▶ _What is being asked_
The whole listing needs to be returned exactly as it appears.

▶ _Records supplied_
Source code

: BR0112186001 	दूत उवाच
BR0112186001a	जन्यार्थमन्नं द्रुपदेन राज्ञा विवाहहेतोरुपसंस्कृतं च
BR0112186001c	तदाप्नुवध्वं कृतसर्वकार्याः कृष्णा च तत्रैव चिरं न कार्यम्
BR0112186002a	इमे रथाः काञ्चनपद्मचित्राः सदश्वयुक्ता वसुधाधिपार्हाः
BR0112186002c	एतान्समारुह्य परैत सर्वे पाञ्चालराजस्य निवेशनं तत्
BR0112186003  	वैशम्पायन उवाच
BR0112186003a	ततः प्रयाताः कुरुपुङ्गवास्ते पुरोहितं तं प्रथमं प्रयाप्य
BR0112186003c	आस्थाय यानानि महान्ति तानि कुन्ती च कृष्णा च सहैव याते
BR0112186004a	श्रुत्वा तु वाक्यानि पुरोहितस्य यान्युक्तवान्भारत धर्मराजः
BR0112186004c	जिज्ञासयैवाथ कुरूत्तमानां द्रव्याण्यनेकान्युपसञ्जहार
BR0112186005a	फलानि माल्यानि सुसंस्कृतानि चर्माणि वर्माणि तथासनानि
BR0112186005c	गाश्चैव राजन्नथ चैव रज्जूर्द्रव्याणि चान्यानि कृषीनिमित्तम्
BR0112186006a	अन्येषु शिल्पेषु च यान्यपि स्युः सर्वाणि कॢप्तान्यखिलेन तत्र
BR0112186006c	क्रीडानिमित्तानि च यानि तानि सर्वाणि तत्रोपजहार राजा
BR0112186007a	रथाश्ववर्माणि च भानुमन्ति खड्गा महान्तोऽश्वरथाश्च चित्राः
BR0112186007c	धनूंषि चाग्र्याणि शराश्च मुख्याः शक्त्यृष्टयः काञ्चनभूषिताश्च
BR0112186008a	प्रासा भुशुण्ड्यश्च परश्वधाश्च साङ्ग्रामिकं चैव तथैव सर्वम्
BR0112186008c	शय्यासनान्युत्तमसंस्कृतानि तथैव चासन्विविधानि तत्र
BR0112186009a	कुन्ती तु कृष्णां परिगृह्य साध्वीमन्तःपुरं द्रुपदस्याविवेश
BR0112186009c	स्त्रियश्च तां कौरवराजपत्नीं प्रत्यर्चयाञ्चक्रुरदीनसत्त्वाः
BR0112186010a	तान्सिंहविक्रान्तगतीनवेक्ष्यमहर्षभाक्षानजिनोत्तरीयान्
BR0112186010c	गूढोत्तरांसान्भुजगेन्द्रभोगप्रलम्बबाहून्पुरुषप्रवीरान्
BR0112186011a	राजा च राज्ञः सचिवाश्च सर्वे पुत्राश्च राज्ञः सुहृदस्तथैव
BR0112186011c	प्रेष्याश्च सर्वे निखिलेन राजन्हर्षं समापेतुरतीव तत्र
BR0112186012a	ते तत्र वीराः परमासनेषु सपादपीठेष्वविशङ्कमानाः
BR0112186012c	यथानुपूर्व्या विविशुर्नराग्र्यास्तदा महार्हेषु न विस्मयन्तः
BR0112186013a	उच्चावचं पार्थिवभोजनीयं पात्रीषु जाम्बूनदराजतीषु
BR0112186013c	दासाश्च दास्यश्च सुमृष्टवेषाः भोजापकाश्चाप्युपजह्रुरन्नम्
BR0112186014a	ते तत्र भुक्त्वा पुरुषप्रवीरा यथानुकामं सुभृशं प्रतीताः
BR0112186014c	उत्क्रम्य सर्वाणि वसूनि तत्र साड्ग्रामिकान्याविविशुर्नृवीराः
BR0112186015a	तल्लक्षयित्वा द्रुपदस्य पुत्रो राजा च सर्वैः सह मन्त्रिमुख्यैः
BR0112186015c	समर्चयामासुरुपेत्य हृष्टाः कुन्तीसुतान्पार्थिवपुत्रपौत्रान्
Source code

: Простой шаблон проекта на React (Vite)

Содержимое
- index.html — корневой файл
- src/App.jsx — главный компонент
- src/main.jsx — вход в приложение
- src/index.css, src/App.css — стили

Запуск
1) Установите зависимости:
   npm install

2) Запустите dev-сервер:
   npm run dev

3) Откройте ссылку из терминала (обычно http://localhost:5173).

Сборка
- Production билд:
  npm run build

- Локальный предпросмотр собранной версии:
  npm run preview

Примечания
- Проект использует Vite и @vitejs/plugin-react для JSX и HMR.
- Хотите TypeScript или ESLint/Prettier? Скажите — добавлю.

▶ _Response to the exercise_
Source code

: BR0112186001 	दूत उवाच
BR0112186001a	जन्यार्थमन्नं द्रुपदेन राज्ञा विवाहहेतोरुपसंस्कृतं च
BR0112186001c	तदाप्नुवध्वं कृतसर्वकार्याः कृष्णा च तत्रैव चिरं न कार्यम्
BR0112186002a	इमे रथाः काञ्चनपद्मचित्राः सदश्वयुक्ता वसुधाधिपार्हाः
BR0112186002c	एतान्समारुह्य परैत सर्वे पाञ्चालराजस्य निवेशनं तत्
BR0112186003  	वैशम्पायन उवाच
BR0112186003a	ततः प्रयाताः कुरुपुङ्गवास्ते पुरोहितं तं प्रथमं प्रयाप्य
BR0112186003c	आस्थाय यानानि महान्ति तानि कुन्ती च कृष्णा च सहैव याते
BR0112186004a	श्रुत्वा तु वाक्यानि पुरोहितस्य यान्युक्तवान्भारत धर्मराजः
BR0112186004c	जिज्ञासयैवाथ कुरूत्तमानां द्रव्याण्यनेकान्युपसञ्जहार
BR0112186005a	फलानि माल्यानि सुसंस्कृतानि चर्माणि वर्माणि तथासनानि
BR0112186005c	गाश्चैव राजन्नथ चैव रज्जूर्द्रव्याणि चान्यानि कृषीनिमित्तम्
BR0112186006a	अन्येषु शिल्पेषु च यान्यपि स्युः सर्वाणि कॢप्तान्यखिलेन तत्र
BR0112186006c	क्रीडानिमित्तानि च यानि तानि सर्वाणि तत्रोपजहार राजा
BR0112186007a	रथाश्ववर्माणि च भानुमन्ति खड्गा महान्तोऽश्वरथाश्च चित्राः
BR0112186007c	धनूंषि चाग्र्याणि शराश्च मुख्याः शक्त्यृष्टयः काञ्चनभूषिताश्च
BR0112186008a	प्रासा भुशुण्ड्यश्च परश्वधाश्च साङ्ग्रामिकं चैव तथैव सर्वम्
BR0112186008c	शय्यासनान्युत्तमसंस्कृतानि तथैव चासन्विविधानि तत्र
BR0112186009a	कुन्ती तु कृष्णां परिगृह्य साध्वीमन्तःपुरं द्रुपदस्याविवेश
BR0112186009c	स्त्रियश्च तां कौरवराजपत्नीं प्रत्यर्चयाञ्चक्रुरदीनसत्त्वाः
BR0112186010a	तान्सिंहविक्रान्तगतीनवेक्ष्यमहर्षभाक्षानजिनोत्तरीयान्
BR0112186010c	गूढोत्तरांसान्भुजगेन्द्रभोगप्रलम्बबाहून्पुरुषप्रवीरान्
BR0112186011a	राजा च राज्ञः सचिवाश्च सर्वे पुत्राश्च राज्ञः सुहृदस्तथैव
BR0112186011c	प्रेष्याश्च सर्वे निखिलेन राजन्हर्षं समापेतुरतीव तत्र
BR0112186012a	ते तत्र वीराः परमासनेषु सपादपीठेष्वविशङ्कमानाः
BR0112186012c	यथानुपूर्व्या विविशुर्नराग्र्यास्तदा महार्हेषु न विस्मयन्तः
BR0112186013a	उच्चावचं पार्थिवभोजनीयं पात्रीषु जाम्बूनदराजतीषु
BR0112186013c	दासाश्च दास्यश्च सुमृष्टवेषाः भोजापकाश्चाप्युपजह्रुरन्नम्
BR0112186014a	ते तत्र भुक्त्वा पुरुषप्रवीरा यथानुकामं सुभृशं प्रतीताः
BR0112186014c	उत्क्रम्य सर्वाणि वसूनि तत्र साड्ग्रामिकान्याविविशुर्नृवीराः
BR0112186015a	तल्लक्षयित्वा द्रुपदस्य पुत्रो राजा च सर्वैः सह मन्त्रिमुख्यैः
BR0112186015c	समर्चयामासुरुपेत्य हृष्टाः कुन्तीसुतान्पार्थिवपुत्रपौत्रान्
Source code

: Простой шаблон проекта на React (Vite)

Содержимое
- index.html — корневой файл
- src/App.jsx — главный компонент
- src/main.jsx — вход в приложение
- src/index.css, src/App.css — стили

Запуск
1) Установите зависимости:
   npm install

2) Запустите dev-сервер:
   npm run dev

3) Откройте ссылку из терминала (обычно http://localhost:5173).

Сборка
- Production билд:
  npm run build

- Локальный предпросмотр собранной версии:
  npm run preview

Примечания
- Проект использует Vite и @vitejs/plugin-react для JSX и HMR.
- Хотите TypeScript или ESLint/Prettier? Скажите — добавлю.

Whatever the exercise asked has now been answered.